We can see why he turned this one down.

By Maddison Leach
Savage Garden were an Aussie music hit in the '90s and stir up some serious nostalgia for many of us today.
And if you've ever wondered what duo Darren Hayes and Daniel Jones are up to in 2021, the answer will definitely surprise you.
Decades after they shot to success with hits like I Want You and Truly Madly Deeply, the pair are still fielding invitations to take part in bizarre PR stunts.
Daniel Jones and Darren Hayes during the height of their Savage Garden fame. Getty
Singer Darren took to social media on Tuesday to share an outrageous email he received about remaking 1997 hit To The Moon And Back.

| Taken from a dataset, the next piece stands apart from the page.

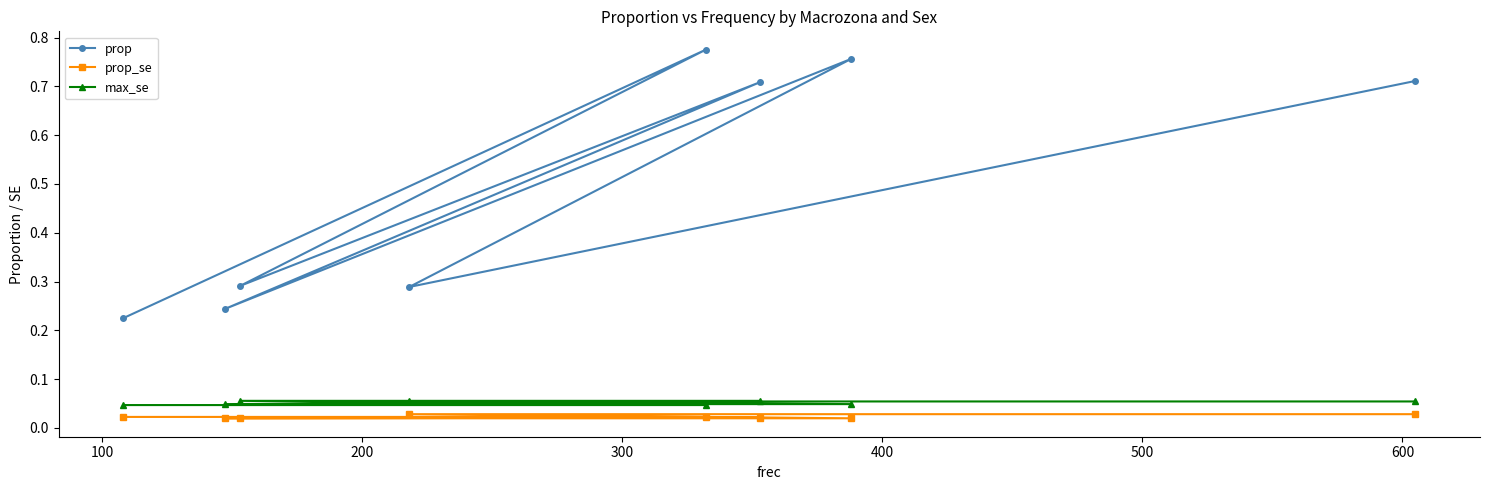

What is the sum of all prop values?

4.0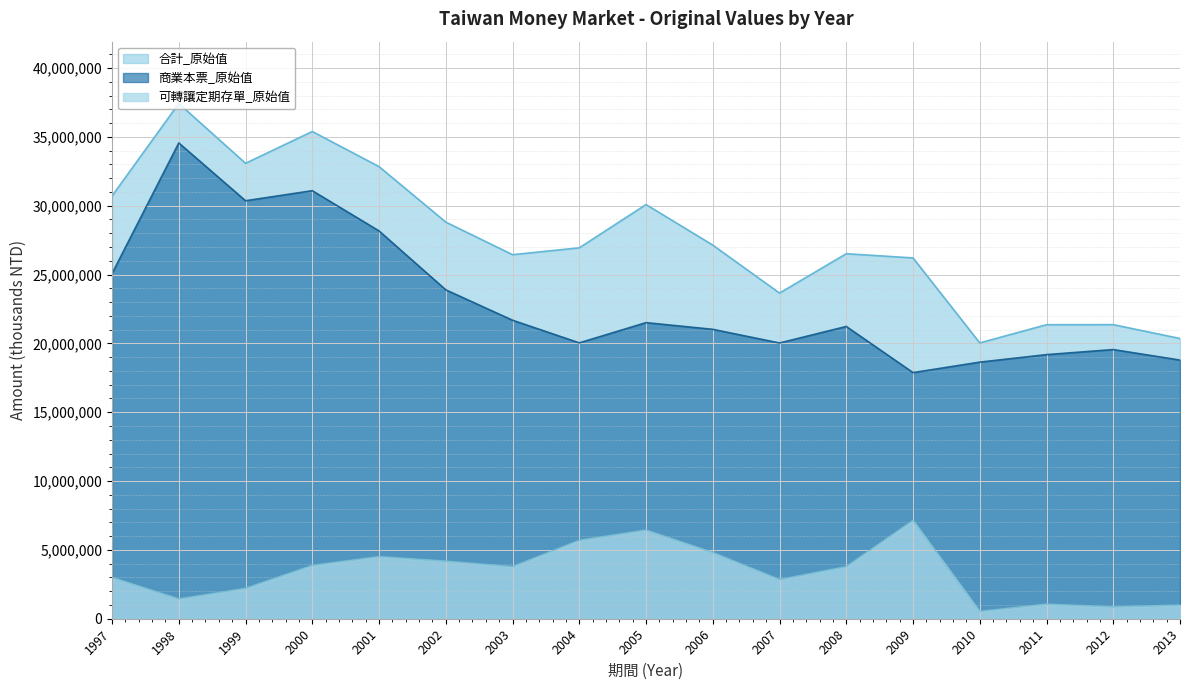

True or false: 商業本票_原始值 and 可轉讓定期存單_原始值 intersect in this chart.

False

"What's the problem with that?" we hear you ask.
Well, he'd have to sing a new version of the song with lyrics that are all about food delivery.
The 49-year-old took to Twitter to expose the ridiculous email and reveal to fans just how many offers like it he turns down.

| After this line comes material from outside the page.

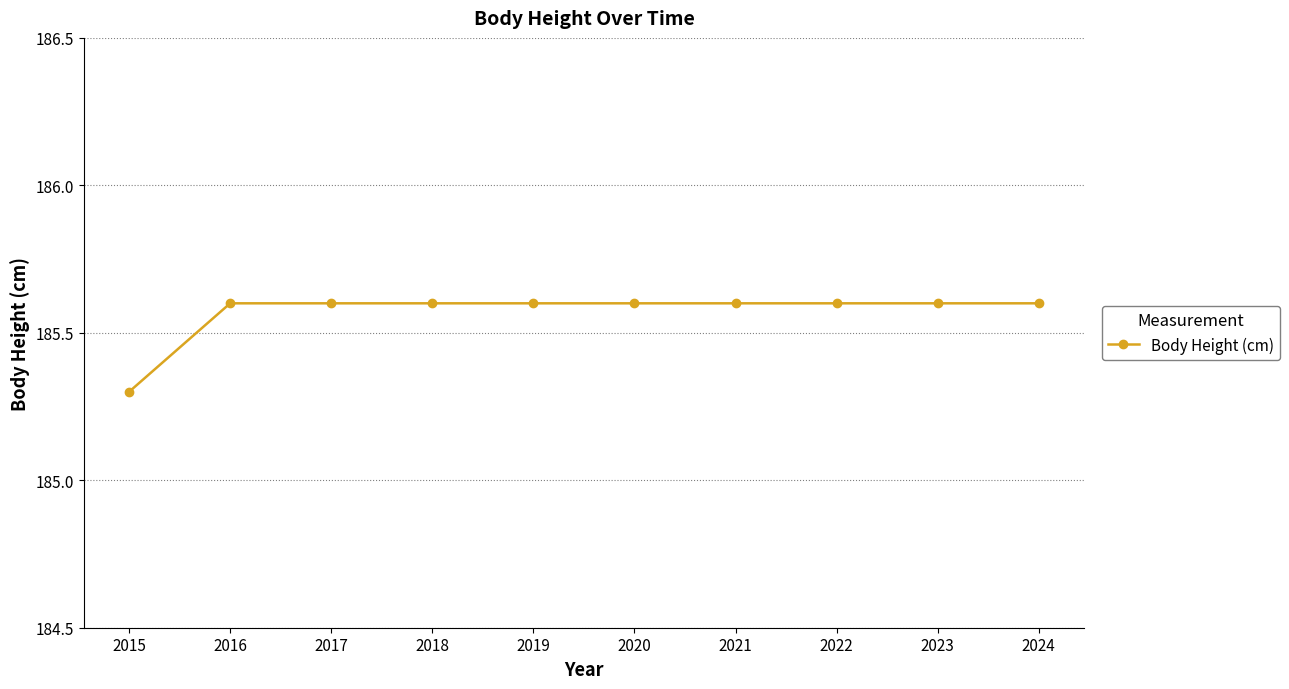

How many values are between 185 and 186?

10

"If you knew how much money I turn down and how hard I fight to protect your high school memories..." he wrote alongside a screenshot of the email, which included the new lyrics.
If you don't quite remember, Truly Madly Deeply was an emotional love ballad all about loving someone, well... truly, madly and deeply.
The song was a prominent feature on romantic mix-CDs in the '90s and early 2000s, but this new version misses the mark.
The PR email pitched the following lyrics for Darren to sing:
I'll bring you Greek, I'll bring you French, I'll bring you Japanese.
I'll bring you Thai, Steak from the Pub, bring all the food that you need.
Close to your door with every step, I'm outside holding your food.
It will be warm, I will be tasty 'cause I'm counting on a real good rating.
That's the reason I'm bringing, you Deep Fried Chicken
I want to stand with you on food mountain
I want to float with you in some cheese.
[insert brand name] Like this forever
Until more fries rain down on me."
Honestly, we can see why Darren turned it down.
Darren revealed the baffling email on Twitter. Instagram
The singer has offered a unique insight into what major acts from years gone by actually deal with in the age of '90s nostalgia.
It won him plenty of praise on Twitter, with old and new Savage Garden fans poking fun at the lyrics.
Others tried to guess which food delivery company had pitched the song (we won't speculate here, but one name seems to fit) and why the idea was green lit in the first place.
But most people were just baffled that anyone would want to "ruin" the original Savage Garden song, which won Single of the Year at the 1997 ARIAs.